The Aggrolites play Brixton Saturday night, June 6.
It happens time and again.
Take the Van’s Warped Tour. The punk kids come for the thrash. So when somebody says a reggae band is going to play, the general expectation is for a slow, sleepy thump and probably some white guy singing in a fake Jamaican accent and thanking Jah for all of creation. A reggae band? What the hell?
Then the Aggrolites take the stage and turn everything upside down. The stew begins with a big, thick old bass line and the sharp crack of drums. An organ swirls in and around, up and down. A skanky guitar slinks into the mix. Everything is grooving just right when bandleader Jesse Wagner starts singing in a gravelly soul voice that sounds straight out of Stax, circa 1968. By the time he yowls, “Alright!” the crowd is one big collective bounce.
This isn’t just reggae. “We call it dirty reggae,” Wagner says.
And the Aggrolites have been its sole practitioners since they busted out of East LA seven years ago and started taking reggae music to places it had never gone before: gigs with Social Distortion, Rancid, 911, the Dropkick Murphy’s and Flogging Molly and a festival circuit that includes Coachella and Warped.
The band, which plays Brixton Saturday night, is on a mission to restore reggae music to its grittier origins. And over the course of three records (a fourth, titled “IV”, will be released June 9 on Rancid frontman Tim Armstrong’s Hellcat Records) and several hundred thousand miles of touring, they have been wildly successful.
“That is why we like to play gigs like that – if you are going to keep playing in your little circle, you are going to pigeonhole yourself, and then pretty soon it’s just not going to go anywhere,” said Wagner in an interview this week. “You know, you might as well try things. We figure reggae is a good music. Hip hop people like reggae, hippie kids like reggae, skinheads like reggae, punk rockers like reggae. So it’s like, ‘Let’s play all those gigs. Let’s do them all.’”

Information provided:
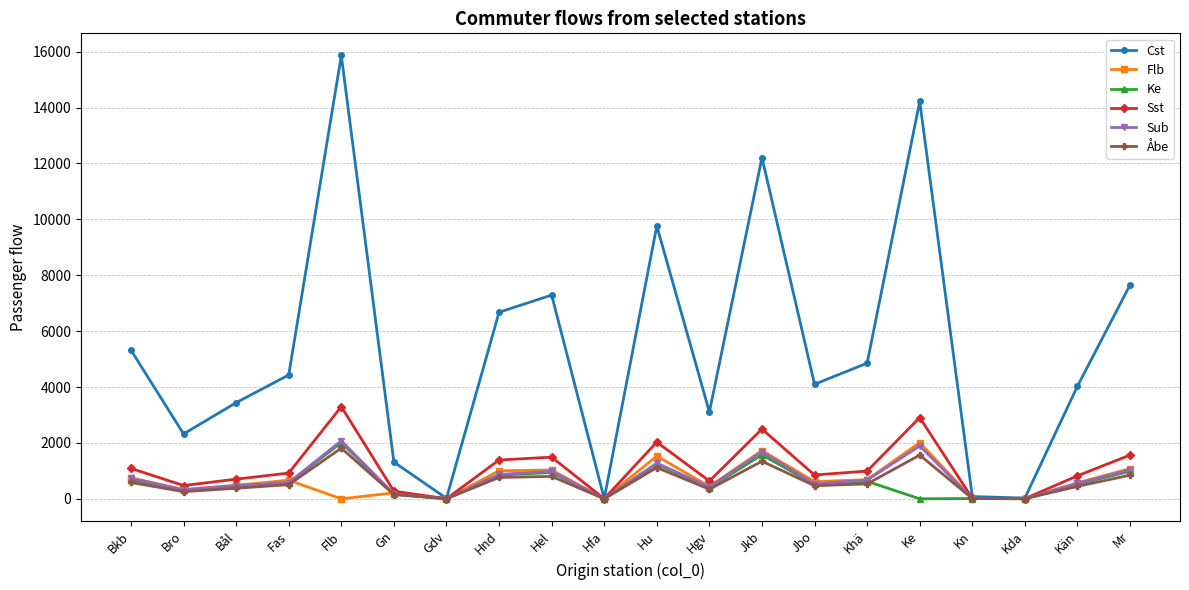

How many data points in Åbe are less than 507?

10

Explore the material:
(a) Which bands does the Aggrolites article name as acts the Aggrolites have played gigs with?
(b) In the Aggrolites article, which record label is releasing the band's fourth record, "IV"?

Numbered answers:
(a) Social Distortion, Rancid, 911, the Dropkick Murphy's, and Flogging Molly

(b) Hellcat Records, the label of Rancid frontman Tim Armstrong.